## Entries provided
__________
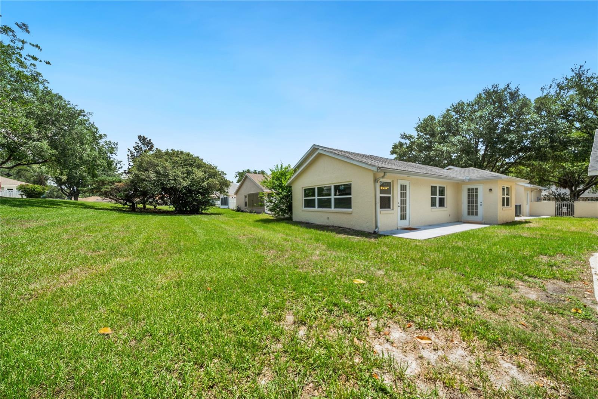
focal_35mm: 12
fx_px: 199
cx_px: 299
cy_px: 200
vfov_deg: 90.1
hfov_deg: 112.6
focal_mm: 12
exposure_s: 1/100
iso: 80
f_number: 9
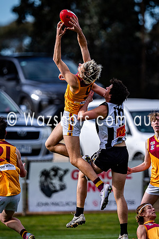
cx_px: 94
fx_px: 6101
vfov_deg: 2.2
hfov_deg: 1.5
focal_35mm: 921
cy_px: 102
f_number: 4
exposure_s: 1/1600
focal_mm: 500
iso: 160
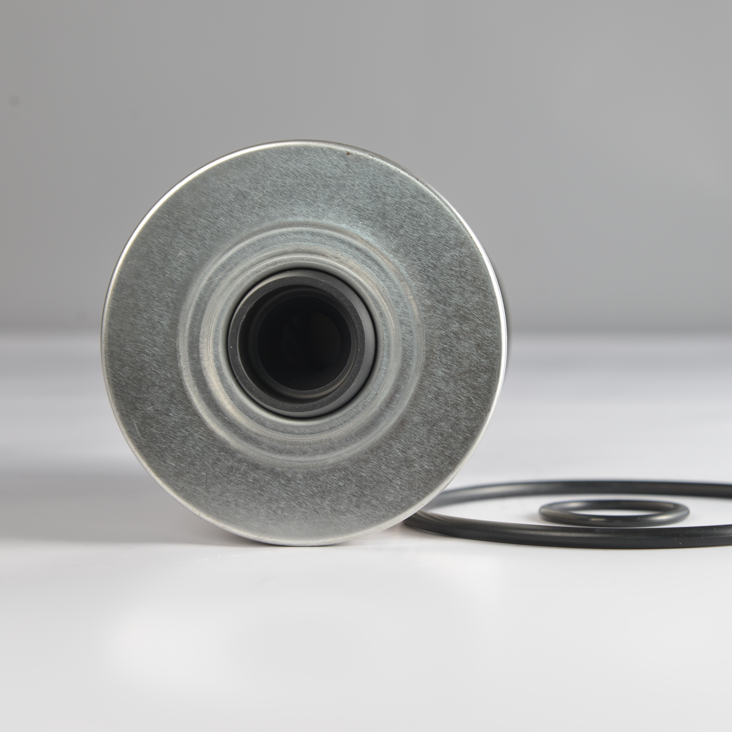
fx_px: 1603
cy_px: 369
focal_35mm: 67
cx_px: 454
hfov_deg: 25.7
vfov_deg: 25.7
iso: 250
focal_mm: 52
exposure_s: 1/80
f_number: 7.1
__________
## Task objective
Copy exactly the lines from the one containing "focal_mm: 12" through the last line of the records above, including both, and omit every picture.

## Expected answer
focal_mm: 12
exposure_s: 1/100
iso: 80
f_number: 9
cx_px: 94
fx_px: 6101
vfov_deg: 2.2
hfov_deg: 1.5
focal_35mm: 921
cy_px: 102
f_number: 4
exposure_s: 1/1600
focal_mm: 500
iso: 160
fx_px: 1603
cy_px: 369
focal_35mm: 67
cx_px: 454
hfov_deg: 25.7
vfov_deg: 25.7
iso: 250
focal_mm: 52
exposure_s: 1/80
f_number: 7.1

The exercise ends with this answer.